# [JOB ITEM]
Look for "Nacht" in the records and copy every line that has it.

Saved entries
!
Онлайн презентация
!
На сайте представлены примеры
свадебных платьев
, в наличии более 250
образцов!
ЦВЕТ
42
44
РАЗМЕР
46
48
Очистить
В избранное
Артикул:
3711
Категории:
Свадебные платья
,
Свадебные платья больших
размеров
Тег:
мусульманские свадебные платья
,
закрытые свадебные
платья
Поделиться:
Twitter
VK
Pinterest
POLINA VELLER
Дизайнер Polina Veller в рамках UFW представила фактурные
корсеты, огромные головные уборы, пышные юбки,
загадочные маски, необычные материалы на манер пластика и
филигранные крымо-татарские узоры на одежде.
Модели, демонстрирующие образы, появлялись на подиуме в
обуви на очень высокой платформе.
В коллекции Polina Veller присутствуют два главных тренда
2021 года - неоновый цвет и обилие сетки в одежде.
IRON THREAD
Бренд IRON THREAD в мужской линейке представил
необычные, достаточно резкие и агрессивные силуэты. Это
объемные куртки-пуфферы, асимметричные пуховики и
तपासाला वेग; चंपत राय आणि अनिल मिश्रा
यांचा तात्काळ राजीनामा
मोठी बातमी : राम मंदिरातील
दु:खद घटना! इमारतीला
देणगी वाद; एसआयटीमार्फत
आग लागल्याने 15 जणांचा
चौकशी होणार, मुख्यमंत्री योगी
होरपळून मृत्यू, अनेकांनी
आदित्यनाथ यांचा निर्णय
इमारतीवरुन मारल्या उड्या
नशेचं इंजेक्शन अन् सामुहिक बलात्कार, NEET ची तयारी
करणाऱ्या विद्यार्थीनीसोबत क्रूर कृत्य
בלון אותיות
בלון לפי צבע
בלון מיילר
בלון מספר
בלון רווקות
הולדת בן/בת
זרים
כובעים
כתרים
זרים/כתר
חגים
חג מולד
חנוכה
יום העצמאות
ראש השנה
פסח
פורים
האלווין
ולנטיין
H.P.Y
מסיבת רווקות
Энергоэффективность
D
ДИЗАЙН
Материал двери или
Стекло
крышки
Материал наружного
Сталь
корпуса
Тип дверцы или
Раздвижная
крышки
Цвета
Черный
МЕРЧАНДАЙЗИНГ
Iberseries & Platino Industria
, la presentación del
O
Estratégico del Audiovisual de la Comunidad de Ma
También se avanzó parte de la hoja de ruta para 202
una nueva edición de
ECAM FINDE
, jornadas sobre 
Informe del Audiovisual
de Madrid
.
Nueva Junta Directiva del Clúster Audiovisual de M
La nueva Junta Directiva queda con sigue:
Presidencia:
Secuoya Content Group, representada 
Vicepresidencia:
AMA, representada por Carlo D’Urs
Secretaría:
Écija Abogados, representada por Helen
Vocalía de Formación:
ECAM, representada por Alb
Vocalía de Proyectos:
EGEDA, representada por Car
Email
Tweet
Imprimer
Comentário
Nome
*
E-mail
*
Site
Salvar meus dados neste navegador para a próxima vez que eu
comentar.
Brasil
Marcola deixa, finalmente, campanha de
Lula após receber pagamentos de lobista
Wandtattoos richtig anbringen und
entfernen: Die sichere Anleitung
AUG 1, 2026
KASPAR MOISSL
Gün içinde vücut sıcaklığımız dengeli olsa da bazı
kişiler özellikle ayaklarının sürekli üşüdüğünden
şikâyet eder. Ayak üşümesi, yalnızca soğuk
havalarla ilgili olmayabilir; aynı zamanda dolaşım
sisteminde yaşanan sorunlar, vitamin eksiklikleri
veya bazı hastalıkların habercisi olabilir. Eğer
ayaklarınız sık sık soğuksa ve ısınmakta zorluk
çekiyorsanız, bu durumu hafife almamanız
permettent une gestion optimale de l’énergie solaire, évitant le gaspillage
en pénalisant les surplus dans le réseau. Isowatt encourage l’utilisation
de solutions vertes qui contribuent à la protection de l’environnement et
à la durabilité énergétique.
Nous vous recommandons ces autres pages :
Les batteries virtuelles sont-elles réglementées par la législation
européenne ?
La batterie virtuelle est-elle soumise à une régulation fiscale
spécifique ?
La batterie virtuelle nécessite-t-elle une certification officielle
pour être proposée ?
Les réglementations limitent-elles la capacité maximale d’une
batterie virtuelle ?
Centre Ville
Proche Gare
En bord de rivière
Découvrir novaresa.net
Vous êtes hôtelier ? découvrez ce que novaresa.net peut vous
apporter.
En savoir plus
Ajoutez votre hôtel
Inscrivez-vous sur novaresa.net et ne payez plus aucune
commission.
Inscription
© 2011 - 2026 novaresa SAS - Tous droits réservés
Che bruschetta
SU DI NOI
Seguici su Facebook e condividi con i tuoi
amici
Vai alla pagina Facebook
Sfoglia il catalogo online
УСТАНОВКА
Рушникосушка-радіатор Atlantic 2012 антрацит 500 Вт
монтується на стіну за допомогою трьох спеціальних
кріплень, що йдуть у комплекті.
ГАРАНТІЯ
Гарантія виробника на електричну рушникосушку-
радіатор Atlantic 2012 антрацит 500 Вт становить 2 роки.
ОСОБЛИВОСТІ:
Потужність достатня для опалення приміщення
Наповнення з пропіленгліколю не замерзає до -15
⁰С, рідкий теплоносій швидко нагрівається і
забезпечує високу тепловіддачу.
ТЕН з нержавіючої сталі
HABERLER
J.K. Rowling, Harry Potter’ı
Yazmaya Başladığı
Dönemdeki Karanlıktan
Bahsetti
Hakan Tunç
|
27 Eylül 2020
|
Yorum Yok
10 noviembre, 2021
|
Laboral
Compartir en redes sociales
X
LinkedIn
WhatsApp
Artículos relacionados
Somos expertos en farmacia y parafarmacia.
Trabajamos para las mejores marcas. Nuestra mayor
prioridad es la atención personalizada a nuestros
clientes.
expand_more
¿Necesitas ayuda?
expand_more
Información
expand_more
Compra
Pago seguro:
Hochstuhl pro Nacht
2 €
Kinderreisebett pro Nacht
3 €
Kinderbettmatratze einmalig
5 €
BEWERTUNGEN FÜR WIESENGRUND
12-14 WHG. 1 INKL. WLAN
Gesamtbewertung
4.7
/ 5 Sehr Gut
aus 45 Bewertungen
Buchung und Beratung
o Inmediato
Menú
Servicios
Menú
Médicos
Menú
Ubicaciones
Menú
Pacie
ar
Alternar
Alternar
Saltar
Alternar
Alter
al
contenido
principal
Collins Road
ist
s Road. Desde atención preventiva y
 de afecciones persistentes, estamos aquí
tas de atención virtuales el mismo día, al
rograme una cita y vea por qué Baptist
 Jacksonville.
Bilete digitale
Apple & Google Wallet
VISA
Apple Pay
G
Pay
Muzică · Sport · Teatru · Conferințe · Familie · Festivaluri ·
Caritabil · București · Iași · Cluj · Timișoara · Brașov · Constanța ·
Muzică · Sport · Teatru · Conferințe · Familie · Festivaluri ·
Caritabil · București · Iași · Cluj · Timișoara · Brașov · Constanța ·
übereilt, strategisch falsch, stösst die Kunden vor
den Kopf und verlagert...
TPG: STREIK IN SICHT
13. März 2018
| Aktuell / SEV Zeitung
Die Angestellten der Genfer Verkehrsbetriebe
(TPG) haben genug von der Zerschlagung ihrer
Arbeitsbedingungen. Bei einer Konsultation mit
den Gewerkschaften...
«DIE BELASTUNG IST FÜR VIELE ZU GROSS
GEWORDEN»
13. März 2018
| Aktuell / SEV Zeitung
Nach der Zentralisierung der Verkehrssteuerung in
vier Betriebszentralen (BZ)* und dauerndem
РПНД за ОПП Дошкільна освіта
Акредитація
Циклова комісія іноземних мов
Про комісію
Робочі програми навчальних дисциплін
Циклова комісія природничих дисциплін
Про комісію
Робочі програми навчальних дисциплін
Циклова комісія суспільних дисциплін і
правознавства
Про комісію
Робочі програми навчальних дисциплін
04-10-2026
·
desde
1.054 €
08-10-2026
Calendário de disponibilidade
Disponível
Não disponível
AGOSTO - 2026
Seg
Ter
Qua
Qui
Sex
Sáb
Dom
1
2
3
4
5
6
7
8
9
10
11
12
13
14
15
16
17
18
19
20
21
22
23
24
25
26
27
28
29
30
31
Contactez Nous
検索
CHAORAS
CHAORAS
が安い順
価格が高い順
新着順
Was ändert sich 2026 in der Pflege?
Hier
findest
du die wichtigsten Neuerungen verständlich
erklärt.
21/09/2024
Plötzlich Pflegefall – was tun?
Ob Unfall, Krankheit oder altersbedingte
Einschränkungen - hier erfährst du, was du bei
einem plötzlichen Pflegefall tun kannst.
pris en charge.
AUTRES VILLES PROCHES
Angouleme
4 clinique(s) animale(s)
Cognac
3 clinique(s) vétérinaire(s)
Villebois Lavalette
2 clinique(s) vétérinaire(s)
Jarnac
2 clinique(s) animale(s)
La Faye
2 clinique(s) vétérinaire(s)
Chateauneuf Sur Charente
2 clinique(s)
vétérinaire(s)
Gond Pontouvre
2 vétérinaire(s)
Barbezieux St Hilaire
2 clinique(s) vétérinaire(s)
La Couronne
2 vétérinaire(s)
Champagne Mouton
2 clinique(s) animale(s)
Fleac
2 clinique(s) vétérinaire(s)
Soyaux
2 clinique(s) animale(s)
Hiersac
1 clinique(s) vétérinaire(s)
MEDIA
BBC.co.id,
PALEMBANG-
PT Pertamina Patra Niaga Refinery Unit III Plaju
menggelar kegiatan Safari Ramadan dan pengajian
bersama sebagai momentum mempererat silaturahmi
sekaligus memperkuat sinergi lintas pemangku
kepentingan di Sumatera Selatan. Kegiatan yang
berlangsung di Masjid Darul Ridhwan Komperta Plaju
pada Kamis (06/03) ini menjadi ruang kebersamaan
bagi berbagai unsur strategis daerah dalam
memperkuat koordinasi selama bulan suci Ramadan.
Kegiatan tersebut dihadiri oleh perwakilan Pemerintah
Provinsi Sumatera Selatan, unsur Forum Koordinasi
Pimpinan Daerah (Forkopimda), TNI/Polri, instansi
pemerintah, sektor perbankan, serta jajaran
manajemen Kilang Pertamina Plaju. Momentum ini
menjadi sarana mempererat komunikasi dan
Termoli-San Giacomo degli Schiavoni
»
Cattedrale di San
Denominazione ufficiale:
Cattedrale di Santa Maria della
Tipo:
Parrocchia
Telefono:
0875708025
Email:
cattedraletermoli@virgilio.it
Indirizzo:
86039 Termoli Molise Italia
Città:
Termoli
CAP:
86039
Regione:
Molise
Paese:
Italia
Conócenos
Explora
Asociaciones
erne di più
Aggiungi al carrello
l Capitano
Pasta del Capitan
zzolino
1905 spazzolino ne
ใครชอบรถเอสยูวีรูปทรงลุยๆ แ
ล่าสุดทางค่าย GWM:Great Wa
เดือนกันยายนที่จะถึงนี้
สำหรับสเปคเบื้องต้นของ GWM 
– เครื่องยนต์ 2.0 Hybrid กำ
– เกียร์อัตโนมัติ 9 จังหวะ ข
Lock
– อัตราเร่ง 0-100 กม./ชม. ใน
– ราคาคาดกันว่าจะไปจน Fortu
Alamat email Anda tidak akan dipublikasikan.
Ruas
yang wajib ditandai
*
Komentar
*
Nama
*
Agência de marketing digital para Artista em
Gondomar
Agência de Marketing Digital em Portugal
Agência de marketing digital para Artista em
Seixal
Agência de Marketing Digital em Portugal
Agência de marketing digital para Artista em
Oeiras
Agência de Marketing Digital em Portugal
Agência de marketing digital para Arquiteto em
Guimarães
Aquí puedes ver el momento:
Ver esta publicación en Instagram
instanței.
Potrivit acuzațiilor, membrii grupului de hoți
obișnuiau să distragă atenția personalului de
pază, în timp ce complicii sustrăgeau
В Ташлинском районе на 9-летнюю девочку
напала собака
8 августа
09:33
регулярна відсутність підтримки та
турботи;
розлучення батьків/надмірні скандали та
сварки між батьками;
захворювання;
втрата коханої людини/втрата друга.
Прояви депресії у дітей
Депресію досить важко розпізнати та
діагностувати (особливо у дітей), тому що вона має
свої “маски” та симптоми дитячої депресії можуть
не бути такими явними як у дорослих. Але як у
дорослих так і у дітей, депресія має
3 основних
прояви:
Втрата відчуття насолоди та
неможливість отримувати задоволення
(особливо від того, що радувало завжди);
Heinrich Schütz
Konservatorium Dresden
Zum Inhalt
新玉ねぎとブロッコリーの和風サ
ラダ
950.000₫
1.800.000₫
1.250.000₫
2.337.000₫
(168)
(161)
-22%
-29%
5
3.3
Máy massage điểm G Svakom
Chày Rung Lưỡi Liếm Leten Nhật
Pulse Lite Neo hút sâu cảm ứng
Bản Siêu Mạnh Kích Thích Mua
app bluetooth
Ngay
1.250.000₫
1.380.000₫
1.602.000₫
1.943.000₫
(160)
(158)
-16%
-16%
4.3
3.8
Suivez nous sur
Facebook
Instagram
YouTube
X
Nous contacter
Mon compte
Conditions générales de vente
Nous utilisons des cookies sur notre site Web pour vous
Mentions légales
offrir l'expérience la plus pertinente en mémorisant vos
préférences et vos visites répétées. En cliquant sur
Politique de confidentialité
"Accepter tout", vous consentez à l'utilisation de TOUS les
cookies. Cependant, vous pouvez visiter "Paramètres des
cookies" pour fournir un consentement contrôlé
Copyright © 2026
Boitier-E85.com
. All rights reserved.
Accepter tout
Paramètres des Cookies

# [SOLUTION FOR THIS PROBLEM]
Hochstuhl pro Nacht
Kinderreisebett pro Nacht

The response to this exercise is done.